We’re still in Iraq because we have no idea how to properly achieve reconstruction when the local population is diverse — just like how horrible it was for the people of the South during “Reconstruction.”
We must learn the lessons of the Civil War as soon as possible so that we can apply them to the war we are actually facing now!
Regards,
Michael Rodgers
Columbia, SC
Here’s something that should disturb all Americans but probably will have zero impact on the war supporters. Our involvement in Iraq is helping fund Al Qaeda! From the LA Times:
WASHINGTON — A major CIA effort launched last year to hunt down Osama bin Laden has produced no significant leads on his whereabouts, but has helped track an alarming increase in the movement of Al Qaeda operatives and money into Pakistan’s tribal territories, according to senior U.S. intelligence officials familiar with the operation.
In one of the most troubling trends, U.S. officials said that Al Qaeda’s command base in Pakistan is increasingly being funded by cash coming out of Iraq, where the terrorist network’s operatives are raising substantial sums from donations to the anti-American insurgency as well as kidnappings of wealthy Iraqis and other criminal activity.
Brad,
Thanks for your response. Congratulations to you and to your family and to your daughter and her new family. How are things at the paper? Is the legislature wrapping up? Will we target their next session?

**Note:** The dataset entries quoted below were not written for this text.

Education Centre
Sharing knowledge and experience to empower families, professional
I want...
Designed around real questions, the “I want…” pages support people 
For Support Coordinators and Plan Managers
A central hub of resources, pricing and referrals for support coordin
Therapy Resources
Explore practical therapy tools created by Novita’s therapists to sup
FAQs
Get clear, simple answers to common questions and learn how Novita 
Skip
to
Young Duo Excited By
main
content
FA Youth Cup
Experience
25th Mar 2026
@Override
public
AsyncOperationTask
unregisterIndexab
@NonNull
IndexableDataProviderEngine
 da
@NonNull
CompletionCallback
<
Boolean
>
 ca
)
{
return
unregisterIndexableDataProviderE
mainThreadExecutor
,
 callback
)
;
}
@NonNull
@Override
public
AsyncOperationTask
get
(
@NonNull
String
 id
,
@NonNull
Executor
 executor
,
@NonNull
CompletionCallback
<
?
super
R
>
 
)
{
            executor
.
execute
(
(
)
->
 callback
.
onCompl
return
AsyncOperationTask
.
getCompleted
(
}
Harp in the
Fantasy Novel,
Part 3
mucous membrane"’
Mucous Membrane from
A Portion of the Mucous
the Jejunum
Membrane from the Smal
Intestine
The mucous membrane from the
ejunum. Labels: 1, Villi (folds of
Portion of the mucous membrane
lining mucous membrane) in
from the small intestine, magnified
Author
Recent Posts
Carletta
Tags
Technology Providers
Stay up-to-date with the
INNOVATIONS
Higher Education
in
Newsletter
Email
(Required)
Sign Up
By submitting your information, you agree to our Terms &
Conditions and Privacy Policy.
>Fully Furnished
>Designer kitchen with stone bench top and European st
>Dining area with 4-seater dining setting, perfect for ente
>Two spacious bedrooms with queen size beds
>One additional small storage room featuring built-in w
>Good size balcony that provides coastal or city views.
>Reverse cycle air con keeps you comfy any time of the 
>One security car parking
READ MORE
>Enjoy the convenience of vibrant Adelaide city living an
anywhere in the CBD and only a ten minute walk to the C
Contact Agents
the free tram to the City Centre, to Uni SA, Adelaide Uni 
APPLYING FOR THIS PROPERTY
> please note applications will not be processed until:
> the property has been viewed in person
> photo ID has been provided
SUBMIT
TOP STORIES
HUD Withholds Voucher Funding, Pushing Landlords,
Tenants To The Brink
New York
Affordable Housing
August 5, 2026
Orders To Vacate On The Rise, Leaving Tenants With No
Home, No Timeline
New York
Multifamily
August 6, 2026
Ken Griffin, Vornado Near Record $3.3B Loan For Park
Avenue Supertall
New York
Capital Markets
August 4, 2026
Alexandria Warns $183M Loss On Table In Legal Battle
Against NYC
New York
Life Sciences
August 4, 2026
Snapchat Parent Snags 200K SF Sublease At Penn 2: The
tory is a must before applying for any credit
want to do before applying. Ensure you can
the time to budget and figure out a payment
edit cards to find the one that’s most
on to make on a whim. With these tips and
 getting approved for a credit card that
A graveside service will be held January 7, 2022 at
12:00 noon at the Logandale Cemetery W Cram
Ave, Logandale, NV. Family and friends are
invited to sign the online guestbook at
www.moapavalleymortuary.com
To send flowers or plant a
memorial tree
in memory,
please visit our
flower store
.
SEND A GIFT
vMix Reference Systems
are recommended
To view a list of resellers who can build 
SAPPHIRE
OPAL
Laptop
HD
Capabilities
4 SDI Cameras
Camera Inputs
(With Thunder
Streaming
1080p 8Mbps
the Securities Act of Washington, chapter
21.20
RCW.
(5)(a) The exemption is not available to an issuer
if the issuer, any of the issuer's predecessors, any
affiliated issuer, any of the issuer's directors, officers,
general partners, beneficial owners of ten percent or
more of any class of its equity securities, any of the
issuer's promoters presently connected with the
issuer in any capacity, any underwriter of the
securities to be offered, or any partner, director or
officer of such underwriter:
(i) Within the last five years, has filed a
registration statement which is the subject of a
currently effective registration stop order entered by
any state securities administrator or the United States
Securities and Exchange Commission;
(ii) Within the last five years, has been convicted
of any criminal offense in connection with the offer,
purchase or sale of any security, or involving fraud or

What’s next? Please inform Claudia too and anyone who wants to participate. I look forward to the progress that we will make on this issue. We’re going to get it done together SC!
Regards,
Michael Rodgers
Columbia, SC
Brad,
How about if I go ahead and schedule and organize a meeting? You don’t have to have everything on your shoulders. I mean, we’re all in this together. Maybe Mayor Bob Coble can start a commission or just encourage participation in some public meetings. What do you suggest on how to proceed?